Marlon Jackson, 51, an original Jackson Five member who stocks shelves at a Vons supermarket in San Diego, had to temporarily move into an extended-stay hotel.

Randy, 46, does odd jobs, including fixing cars in a Los Angeles garage owned by a family friend. He recently claimed Michael was going to give him $1.7 million – “a pipe dream,” said another brother last week.

Jackie, 56, the oldest and most debonair of the brothers, is struggling to manage his son Siggy’s aspiring rap career after an Internet clothing business startup and attempts to produce music failed.

Jermaine, 54, shuttles back and forth from his girlfriend’s home in Ventura County, Calif., to his parents’ mansion in Encino, where Jackie and Randy still bunk.

Tito, 55, is the only brother still making music, but it’s a meager living. The guitarist fronts a blues and jazz band that plays small venues and nets him $500 and $1,500 per occasional gig – a far cry from the days when the Jacksons could pull in 50,000 people at $30 a ticket.

Family patriarch Joseph Jackson, 79, spends most of his waking hours conjuring up schemes he hopes will replenish a bank account that once had more money than the FDIC cared to insure. Peddling musical girl groups in Las Vegas and a book about his family in Germany, Joseph, despite evidence to the contrary, is not convinced that time and the music industry have passed him by.

“We can get back out there and set the world on fire,” he told The Post last week. “If the Rolling Stones can still rake in the money, so, too, can my boys.”

(See? Crazy!)

Well, they probably wouldn’t be able to rake in much without Michael, who’s cited in the Post story as treating his brothers like absolute garbage–not paying them for their appearance at his 30th-anniversary concerts in 2001, keeping their albums in label limbo after he signed them to his label MJJ Records. Given that he’s been having his own problems lately maybe he’d give his family another chance to get back into his good graces–and his relatively high drawing power–as a sort of pre-50th-birthday peace offering. Anyone want to see if Jermaine Dupri can come in as family counselor?

Goal A:
List every Jackson brother for whom the article gives an age, along with that age.

[Data extracted from a collection]
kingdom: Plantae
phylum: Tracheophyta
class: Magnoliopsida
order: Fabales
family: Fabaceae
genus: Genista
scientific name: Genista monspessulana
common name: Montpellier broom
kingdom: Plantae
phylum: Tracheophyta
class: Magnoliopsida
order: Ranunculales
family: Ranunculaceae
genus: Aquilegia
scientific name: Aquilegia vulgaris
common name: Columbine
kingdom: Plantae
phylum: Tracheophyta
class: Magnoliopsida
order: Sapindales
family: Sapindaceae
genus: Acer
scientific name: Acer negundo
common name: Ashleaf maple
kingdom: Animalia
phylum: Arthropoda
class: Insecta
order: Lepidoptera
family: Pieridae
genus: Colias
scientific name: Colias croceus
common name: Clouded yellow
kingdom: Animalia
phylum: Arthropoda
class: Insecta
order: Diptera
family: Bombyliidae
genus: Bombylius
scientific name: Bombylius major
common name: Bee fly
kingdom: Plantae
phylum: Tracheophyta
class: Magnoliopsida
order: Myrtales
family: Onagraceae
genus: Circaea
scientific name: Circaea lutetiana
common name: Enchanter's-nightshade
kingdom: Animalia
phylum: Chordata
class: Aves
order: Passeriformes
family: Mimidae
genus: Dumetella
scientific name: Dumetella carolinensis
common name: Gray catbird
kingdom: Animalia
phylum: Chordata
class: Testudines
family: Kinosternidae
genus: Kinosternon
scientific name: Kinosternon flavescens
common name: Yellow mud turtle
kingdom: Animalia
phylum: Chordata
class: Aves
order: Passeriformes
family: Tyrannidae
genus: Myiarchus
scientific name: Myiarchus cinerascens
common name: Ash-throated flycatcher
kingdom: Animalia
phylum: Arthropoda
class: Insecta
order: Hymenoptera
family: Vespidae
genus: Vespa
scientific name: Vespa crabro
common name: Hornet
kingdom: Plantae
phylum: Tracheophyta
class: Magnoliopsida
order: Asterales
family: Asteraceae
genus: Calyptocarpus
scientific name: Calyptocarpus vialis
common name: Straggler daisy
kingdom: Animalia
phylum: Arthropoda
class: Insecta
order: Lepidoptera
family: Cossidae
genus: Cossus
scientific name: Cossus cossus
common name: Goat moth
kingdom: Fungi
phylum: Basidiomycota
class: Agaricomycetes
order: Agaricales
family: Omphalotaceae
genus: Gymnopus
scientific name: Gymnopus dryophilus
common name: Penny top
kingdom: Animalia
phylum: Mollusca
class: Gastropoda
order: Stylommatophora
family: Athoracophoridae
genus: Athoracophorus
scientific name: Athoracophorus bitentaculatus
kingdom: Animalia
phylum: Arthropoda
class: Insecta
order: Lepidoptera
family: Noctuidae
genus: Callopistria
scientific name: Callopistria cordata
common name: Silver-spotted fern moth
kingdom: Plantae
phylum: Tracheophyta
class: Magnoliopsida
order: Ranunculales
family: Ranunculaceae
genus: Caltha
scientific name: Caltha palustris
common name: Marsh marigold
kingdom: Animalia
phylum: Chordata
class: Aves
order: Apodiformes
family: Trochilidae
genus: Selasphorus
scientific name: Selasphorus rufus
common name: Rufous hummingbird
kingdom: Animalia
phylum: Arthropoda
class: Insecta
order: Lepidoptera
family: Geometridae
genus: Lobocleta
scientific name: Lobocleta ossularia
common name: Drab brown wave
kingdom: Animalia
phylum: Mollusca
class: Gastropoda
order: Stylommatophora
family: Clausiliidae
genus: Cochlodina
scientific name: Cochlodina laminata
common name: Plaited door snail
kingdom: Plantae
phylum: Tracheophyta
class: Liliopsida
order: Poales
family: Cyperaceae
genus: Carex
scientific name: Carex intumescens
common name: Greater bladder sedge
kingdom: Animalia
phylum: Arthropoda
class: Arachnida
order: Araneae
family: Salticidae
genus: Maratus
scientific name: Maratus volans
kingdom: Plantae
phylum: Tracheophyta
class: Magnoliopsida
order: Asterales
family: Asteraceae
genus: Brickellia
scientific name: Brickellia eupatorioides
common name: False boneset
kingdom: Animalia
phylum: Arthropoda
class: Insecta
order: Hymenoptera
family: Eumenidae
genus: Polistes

Goal B:
Copy out the records starting at the line containing "class: Arachnida" and ending at the last line of the records, with both ends included.

Complete output A:
Marlon, 51; Randy, 46; Jackie, 56; Jermaine, 54; Tito, 55

Complete output B:
class: Arachnida
order: Araneae
family: Salticidae
genus: Maratus
scientific name: Maratus volans
kingdom: Plantae
phylum: Tracheophyta
class: Magnoliopsida
order: Asterales
family: Asteraceae
genus: Brickellia
scientific name: Brickellia eupatorioides
common name: False boneset
kingdom: Animalia
phylum: Arthropoda
class: Insecta
order: Hymenoptera
family: Eumenidae
genus: Polistes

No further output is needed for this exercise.